Indonesia threatened to revoke parole for convicted Australian drug mule Schapelle Corby yesterday, warning her to “keep a lower profile” after a documentary about her release angered authorities.
Corby, 36, whose case has been closely followed in Australia since her 2004 arrest in Bali, was freed on parole last month from a prison on the resort island.
However, a documentary broadcast on Sunday by Australia’s Channel Seven, which featured an interview with Corby’s sister, Mercedes, brought a threat from Indonesia’s justice minister.
“There is a big possibility [that Corby’s parole] will be reconsidered,” Indonesian Minister of Justice Amir Syamsuddin was quoted by Indonesian daily Kompas as saying.
Syamsuddin said he was awaiting a report from provincial-level justice officials in Bali, where Corby is living.

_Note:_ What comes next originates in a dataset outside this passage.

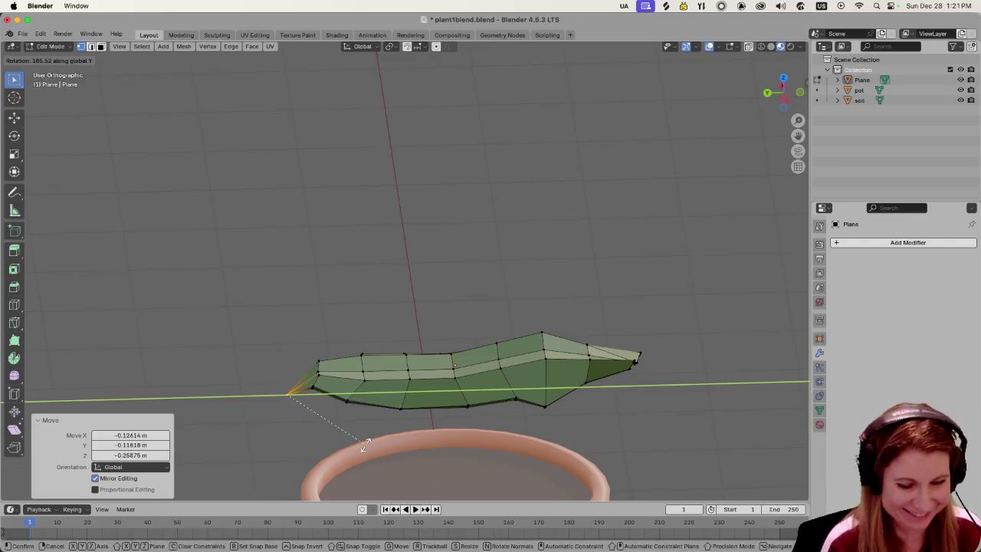
key("Escape")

She must remain in Indonesia until 2017 as a parole condition.
Officials in Bali have summoned Corby’s family to demand an explanation over the documentary, and yesterday warned against further contact with the media.

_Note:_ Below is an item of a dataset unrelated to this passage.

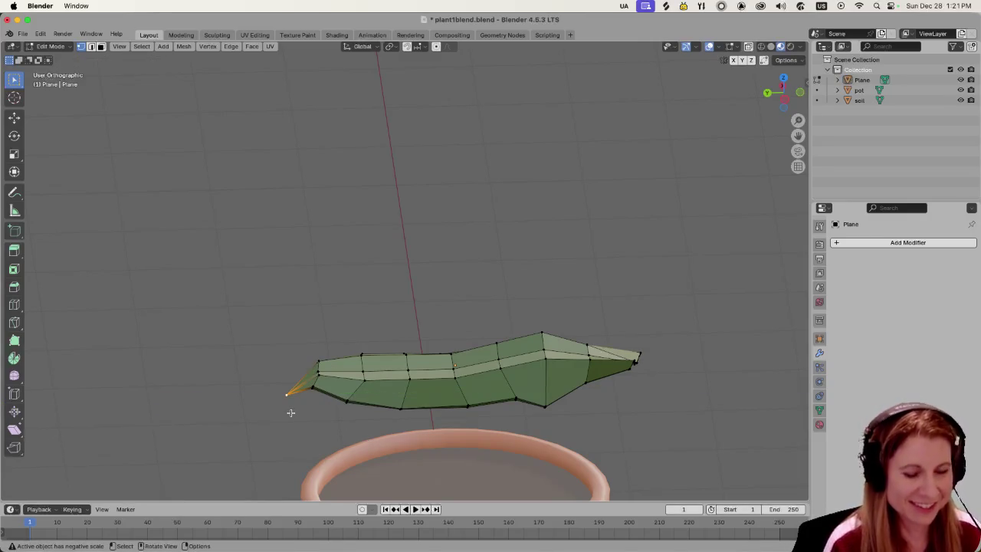
Move the tip vertex, then rotate it 43.8° around the Z axis.
key("g")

“I suggest Corby keep a lower profile,” Bali prison official Sunar Agus said, adding that officials were prepared to “use force” to return her to prison if parole was revoked.
The media exposure is being interpreted as an affront in Indonesia, where convicted law-breakers are expected to exhibit remorse.

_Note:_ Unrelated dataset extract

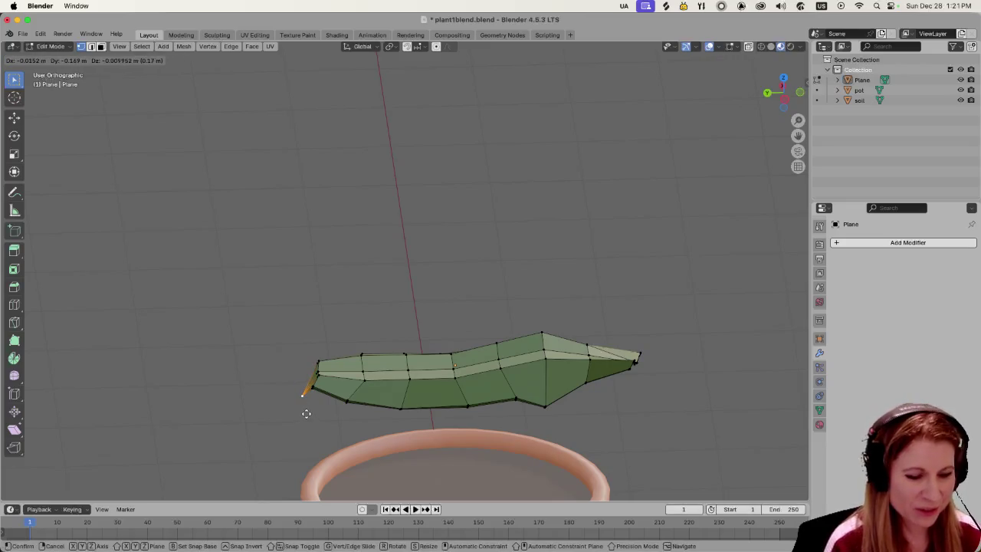
left_click(306, 413)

Officials have also raised suggestions that Corby may be profiting from the exposure, amid speculation of a financial deal with Channel Seven, which has denied the rumors.
In its midday news report yesterday, Indonesia’s widely watched Metro TV branded the situation a “scandal.”
The documentary included video of Corby’s first moments back with her family after her parole. Mercedes Corby told Channel Seven her sister was “broken” by her time in jail, and described having to bathe and hand-feed her.
Syamsuddin said he “deeply regrets” the Channel Seven program, saying he suspected the family did it for financial gain.
“Just to defend this one person, Corby, I experienced a lot of pressure, and there have been all sorts of issues. They must be understanding,” Syamsuddin was quoted saying, referring to Corby’s family.
Corby was arrested in Bali in 2004 when airport customs officials found 4.1kg of marijuana stashed in her surfing gear. She was convicted the following year and sentenced to 20 years in jail.
Mercedes Corby told Channel Seven the drugs “could have been from Indonesia,” suggesting she had been set up.